*** Block opens ***

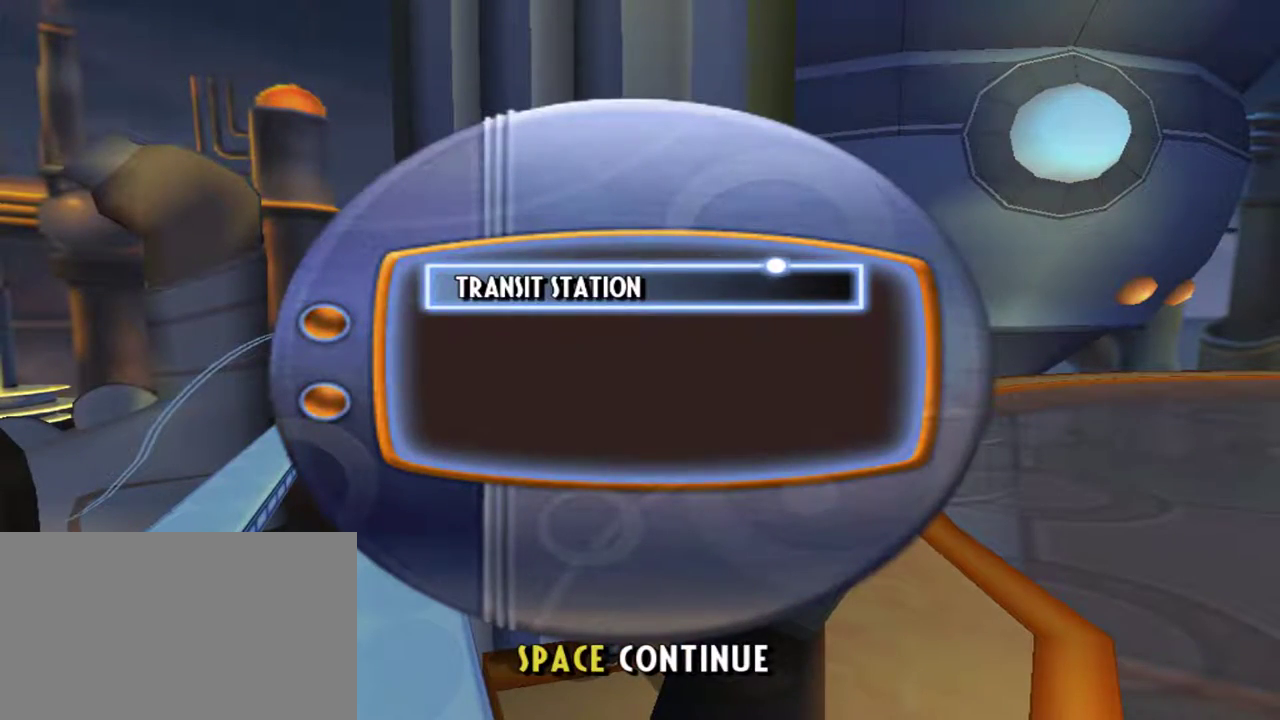
{"keys": [], "mouse": [], "events": []}
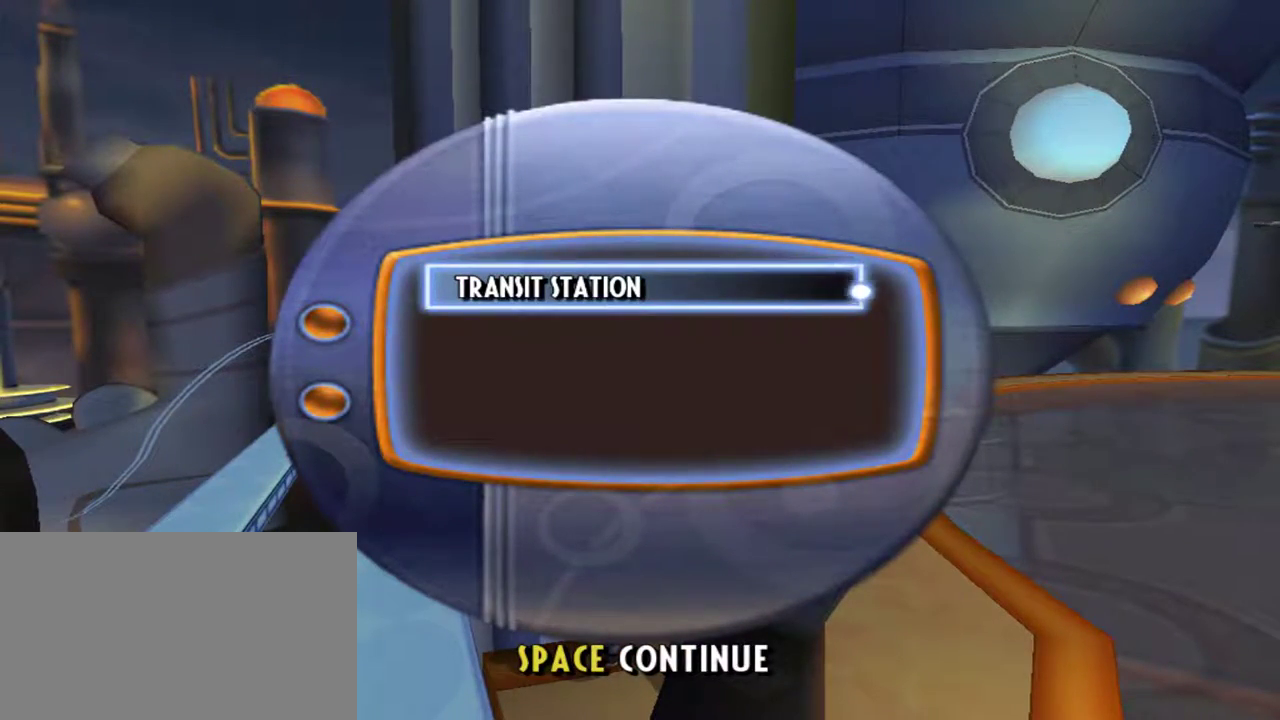
{"keys": [], "mouse": [], "events": []}
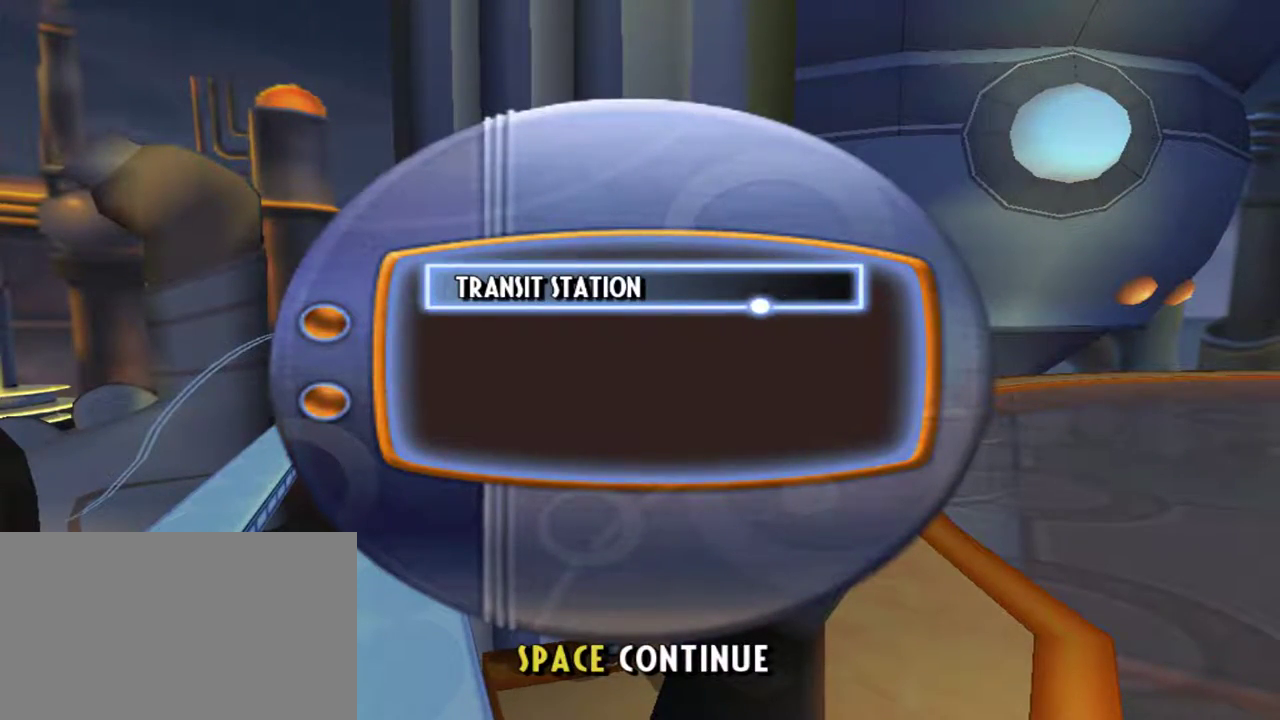
{"keys": [], "mouse": [], "events": []}
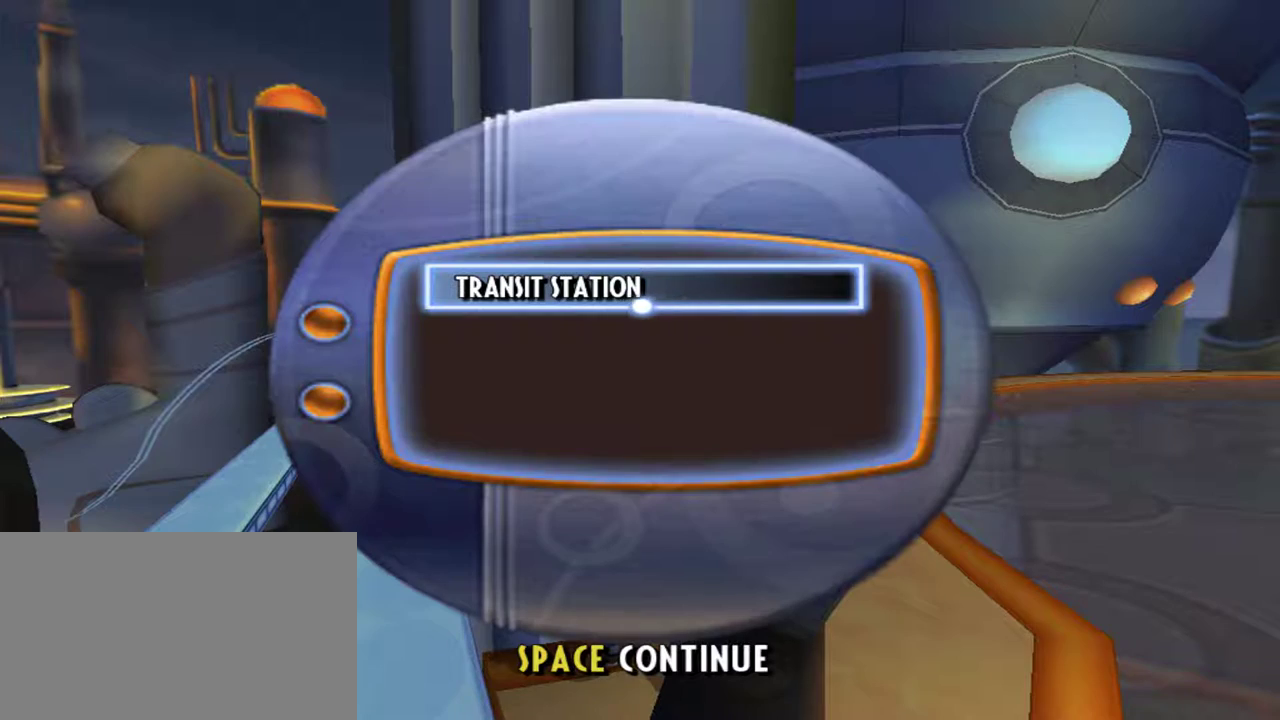
{"keys": [], "mouse": [], "events": []}
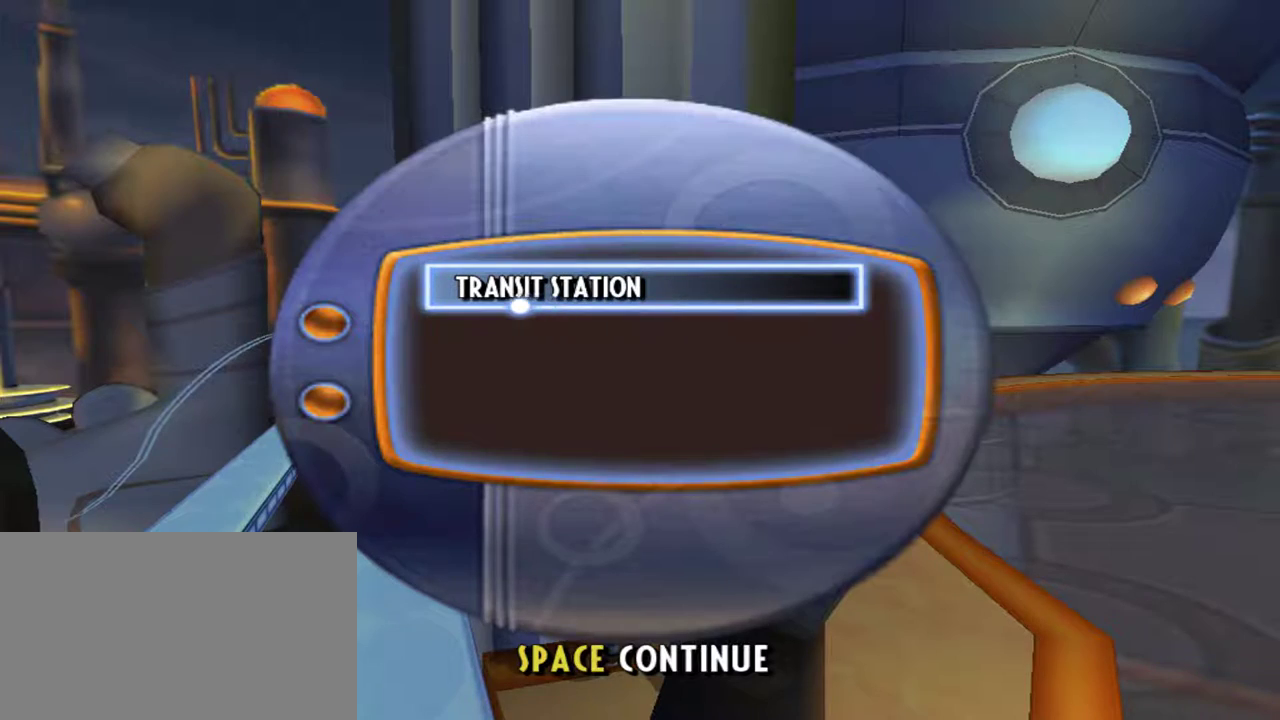
{"keys": [], "mouse": [], "events": []}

*** Block closes ***

• Required action:
Omit every picture while copying the listing above exactly.

• Result below:
{"keys": [], "mouse": [], "events": []}
{"keys": [], "mouse": [], "events": []}
{"keys": [], "mouse": [], "events": []}
{"keys": [], "mouse": [], "events": []}
{"keys": [], "mouse": [], "events": []}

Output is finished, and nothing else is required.